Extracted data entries
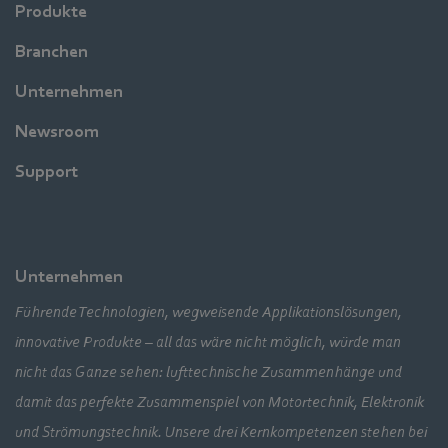
Produkte
Branchen
Unternehmen
Newsroom
Support
Unternehmen
Führende Technologien, wegweisende Applikationslösungen,
innovative Produkte – all das wäre nicht möglich, würde man
nicht das Ganze sehen: lufttechnische Zusammenhänge und
damit das perfekte Zusammenspiel von Motortechnik, Elektronik
und Strömungstechnik. Unsere drei Kernkompetenzen stehen bei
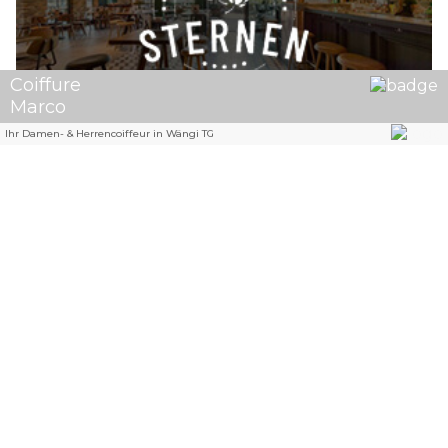
Restaurant Bar Sternen: Ihr Treffpunkt für Genuss & Geselligkeit
Scuol GR: Motorradfahrer kracht in drei
Fahrzeuge – mit Rega ins Spital geflogen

ABOUT THIS EXERCISE -> Can you rewrite the rows from the line that has "Restaurant Bar Sternen: Ihr" through the end of the rows, swapping "Spital" for "Krankenhaus" and leaving everything else unchanged?

WRITTEN SOLUTION ->
Restaurant Bar Sternen: Ihr Treffpunkt für Genuss & Geselligkeit
Scuol GR: Motorradfahrer kracht in drei
Fahrzeuge – mit Rega ins Krankenhaus geflogen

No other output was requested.